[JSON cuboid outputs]

▽

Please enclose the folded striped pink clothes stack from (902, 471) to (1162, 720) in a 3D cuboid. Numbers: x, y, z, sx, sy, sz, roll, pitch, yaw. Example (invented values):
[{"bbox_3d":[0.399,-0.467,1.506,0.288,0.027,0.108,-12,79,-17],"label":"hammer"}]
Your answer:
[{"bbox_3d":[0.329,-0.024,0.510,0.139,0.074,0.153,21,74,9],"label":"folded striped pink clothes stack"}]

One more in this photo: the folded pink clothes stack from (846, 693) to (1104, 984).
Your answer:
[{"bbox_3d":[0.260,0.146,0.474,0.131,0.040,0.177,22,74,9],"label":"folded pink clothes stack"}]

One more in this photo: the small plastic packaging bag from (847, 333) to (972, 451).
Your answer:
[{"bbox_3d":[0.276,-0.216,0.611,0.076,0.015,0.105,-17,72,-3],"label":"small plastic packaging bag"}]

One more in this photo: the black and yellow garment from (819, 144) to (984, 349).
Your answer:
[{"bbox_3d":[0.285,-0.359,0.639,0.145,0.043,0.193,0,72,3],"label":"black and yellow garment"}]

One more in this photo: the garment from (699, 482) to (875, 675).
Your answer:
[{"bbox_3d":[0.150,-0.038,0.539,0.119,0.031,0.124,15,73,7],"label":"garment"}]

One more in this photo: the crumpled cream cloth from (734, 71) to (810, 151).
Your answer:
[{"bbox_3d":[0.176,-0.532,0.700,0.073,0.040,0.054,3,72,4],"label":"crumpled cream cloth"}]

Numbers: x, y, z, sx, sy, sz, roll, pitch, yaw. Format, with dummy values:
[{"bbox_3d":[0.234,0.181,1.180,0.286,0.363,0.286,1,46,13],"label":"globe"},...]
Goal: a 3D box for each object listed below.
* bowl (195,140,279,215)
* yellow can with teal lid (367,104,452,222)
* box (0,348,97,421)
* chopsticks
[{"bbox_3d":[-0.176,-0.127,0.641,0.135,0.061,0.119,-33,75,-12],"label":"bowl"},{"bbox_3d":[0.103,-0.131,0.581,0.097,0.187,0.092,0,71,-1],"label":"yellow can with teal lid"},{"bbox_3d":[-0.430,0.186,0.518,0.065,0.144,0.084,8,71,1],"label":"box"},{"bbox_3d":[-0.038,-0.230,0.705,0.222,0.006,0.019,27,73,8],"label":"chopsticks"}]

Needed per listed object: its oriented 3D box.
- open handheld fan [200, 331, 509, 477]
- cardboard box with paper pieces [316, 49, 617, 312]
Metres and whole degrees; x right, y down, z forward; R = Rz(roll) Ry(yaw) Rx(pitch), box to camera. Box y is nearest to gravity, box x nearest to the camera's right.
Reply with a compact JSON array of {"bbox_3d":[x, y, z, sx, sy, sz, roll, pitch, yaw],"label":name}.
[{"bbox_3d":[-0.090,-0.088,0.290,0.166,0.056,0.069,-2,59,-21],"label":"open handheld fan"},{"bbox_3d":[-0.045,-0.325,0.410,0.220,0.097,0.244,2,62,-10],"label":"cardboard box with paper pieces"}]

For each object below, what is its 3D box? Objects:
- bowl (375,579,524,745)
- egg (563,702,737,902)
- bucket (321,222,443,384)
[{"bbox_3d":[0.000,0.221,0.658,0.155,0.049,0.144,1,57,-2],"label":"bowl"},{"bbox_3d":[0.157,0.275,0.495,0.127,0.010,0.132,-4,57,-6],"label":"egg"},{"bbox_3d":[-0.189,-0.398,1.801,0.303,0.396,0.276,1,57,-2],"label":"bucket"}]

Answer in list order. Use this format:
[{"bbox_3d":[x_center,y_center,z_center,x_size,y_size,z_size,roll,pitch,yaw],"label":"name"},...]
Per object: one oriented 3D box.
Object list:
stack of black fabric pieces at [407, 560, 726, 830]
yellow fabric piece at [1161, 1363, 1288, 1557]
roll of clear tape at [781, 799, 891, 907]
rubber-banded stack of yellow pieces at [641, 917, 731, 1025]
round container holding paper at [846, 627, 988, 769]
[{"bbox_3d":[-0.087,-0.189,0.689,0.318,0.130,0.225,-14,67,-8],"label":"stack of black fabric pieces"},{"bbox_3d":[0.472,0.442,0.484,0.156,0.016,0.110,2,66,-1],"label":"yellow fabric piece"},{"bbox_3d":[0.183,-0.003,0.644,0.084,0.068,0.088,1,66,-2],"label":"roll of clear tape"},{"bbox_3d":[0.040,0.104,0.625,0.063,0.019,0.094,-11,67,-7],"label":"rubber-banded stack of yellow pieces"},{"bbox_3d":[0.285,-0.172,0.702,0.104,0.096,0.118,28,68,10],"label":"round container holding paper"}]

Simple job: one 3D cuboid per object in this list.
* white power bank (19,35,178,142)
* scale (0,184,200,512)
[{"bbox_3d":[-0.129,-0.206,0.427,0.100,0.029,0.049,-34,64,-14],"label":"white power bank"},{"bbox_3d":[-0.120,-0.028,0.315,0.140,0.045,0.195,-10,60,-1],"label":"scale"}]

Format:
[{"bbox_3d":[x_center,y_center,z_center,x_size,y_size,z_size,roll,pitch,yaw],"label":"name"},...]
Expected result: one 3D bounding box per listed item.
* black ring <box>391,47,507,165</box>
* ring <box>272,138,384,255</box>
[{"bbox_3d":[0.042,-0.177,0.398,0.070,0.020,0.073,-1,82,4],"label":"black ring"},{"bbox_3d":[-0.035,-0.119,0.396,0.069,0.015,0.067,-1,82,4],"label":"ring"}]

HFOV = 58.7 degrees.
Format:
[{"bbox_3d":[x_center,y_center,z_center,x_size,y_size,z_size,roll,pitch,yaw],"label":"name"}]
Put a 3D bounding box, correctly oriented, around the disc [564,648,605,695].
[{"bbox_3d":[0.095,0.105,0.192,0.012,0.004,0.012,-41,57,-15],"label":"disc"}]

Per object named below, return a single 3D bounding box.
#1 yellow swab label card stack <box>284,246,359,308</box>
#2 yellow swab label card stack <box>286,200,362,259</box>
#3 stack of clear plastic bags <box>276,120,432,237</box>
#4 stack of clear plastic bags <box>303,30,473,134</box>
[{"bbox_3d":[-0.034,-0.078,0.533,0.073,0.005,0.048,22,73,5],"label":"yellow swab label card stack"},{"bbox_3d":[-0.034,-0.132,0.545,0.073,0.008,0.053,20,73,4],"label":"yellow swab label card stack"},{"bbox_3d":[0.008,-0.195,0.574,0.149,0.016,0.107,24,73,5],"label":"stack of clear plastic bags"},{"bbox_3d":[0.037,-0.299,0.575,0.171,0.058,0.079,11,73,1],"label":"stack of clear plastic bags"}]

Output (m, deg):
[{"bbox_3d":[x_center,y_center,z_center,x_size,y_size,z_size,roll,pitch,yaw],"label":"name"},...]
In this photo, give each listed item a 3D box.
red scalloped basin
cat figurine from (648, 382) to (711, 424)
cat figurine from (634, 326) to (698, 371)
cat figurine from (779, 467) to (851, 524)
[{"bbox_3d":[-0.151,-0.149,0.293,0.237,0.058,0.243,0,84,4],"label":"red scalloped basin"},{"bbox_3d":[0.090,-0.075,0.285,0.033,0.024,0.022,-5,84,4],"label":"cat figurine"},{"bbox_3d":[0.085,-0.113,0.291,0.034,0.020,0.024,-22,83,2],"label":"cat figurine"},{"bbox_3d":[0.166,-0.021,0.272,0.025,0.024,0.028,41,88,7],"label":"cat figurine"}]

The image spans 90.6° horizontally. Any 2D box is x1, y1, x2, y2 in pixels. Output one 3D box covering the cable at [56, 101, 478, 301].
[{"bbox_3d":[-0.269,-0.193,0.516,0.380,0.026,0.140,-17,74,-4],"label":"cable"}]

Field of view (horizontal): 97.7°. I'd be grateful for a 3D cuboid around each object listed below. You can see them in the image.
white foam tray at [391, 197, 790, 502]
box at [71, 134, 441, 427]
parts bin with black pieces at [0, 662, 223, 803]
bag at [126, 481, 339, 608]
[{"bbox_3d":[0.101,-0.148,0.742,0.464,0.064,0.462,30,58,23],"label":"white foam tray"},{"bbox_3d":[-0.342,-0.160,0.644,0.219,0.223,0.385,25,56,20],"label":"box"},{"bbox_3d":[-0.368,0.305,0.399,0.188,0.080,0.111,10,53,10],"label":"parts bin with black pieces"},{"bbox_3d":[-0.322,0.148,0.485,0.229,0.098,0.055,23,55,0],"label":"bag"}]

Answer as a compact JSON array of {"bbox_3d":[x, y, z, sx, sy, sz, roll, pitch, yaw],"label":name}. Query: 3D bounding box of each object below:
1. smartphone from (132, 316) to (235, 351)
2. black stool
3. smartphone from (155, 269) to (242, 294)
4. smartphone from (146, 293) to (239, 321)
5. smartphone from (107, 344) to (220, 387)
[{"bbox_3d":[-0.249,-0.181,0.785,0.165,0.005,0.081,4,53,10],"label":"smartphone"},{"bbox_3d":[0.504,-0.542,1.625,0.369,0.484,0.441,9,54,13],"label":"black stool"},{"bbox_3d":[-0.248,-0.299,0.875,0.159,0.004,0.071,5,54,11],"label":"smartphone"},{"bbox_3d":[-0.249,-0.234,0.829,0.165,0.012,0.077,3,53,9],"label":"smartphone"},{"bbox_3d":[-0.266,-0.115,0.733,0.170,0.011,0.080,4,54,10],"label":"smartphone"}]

△

What the task asks ▸ Word for word, restate the lines above from the line containing "Per object named" through the line containing "parts bin with black pieces at", with both included and nothing else.

Written solution ▸
Per object named below, return a single 3D bounding box.
#1 yellow swab label card stack <box>284,246,359,308</box>
#2 yellow swab label card stack <box>286,200,362,259</box>
#3 stack of clear plastic bags <box>276,120,432,237</box>
#4 stack of clear plastic bags <box>303,30,473,134</box>
[{"bbox_3d":[-0.034,-0.078,0.533,0.073,0.005,0.048,22,73,5],"label":"yellow swab label card stack"},{"bbox_3d":[-0.034,-0.132,0.545,0.073,0.008,0.053,20,73,4],"label":"yellow swab label card stack"},{"bbox_3d":[0.008,-0.195,0.574,0.149,0.016,0.107,24,73,5],"label":"stack of clear plastic bags"},{"bbox_3d":[0.037,-0.299,0.575,0.171,0.058,0.079,11,73,1],"label":"stack of clear plastic bags"}]

Output (m, deg):
[{"bbox_3d":[x_center,y_center,z_center,x_size,y_size,z_size,roll,pitch,yaw],"label":"name"},...]
In this photo, give each listed item a 3D box.
red scalloped basin
cat figurine from (648, 382) to (711, 424)
cat figurine from (634, 326) to (698, 371)
cat figurine from (779, 467) to (851, 524)
[{"bbox_3d":[-0.151,-0.149,0.293,0.237,0.058,0.243,0,84,4],"label":"red scalloped basin"},{"bbox_3d":[0.090,-0.075,0.285,0.033,0.024,0.022,-5,84,4],"label":"cat figurine"},{"bbox_3d":[0.085,-0.113,0.291,0.034,0.020,0.024,-22,83,2],"label":"cat figurine"},{"bbox_3d":[0.166,-0.021,0.272,0.025,0.024,0.028,41,88,7],"label":"cat figurine"}]

The image spans 90.6° horizontally. Any 2D box is x1, y1, x2, y2 in pixels. Output one 3D box covering the cable at [56, 101, 478, 301].
[{"bbox_3d":[-0.269,-0.193,0.516,0.380,0.026,0.140,-17,74,-4],"label":"cable"}]

Field of view (horizontal): 97.7°. I'd be grateful for a 3D cuboid around each object listed below. You can see them in the image.
white foam tray at [391, 197, 790, 502]
box at [71, 134, 441, 427]
parts bin with black pieces at [0, 662, 223, 803]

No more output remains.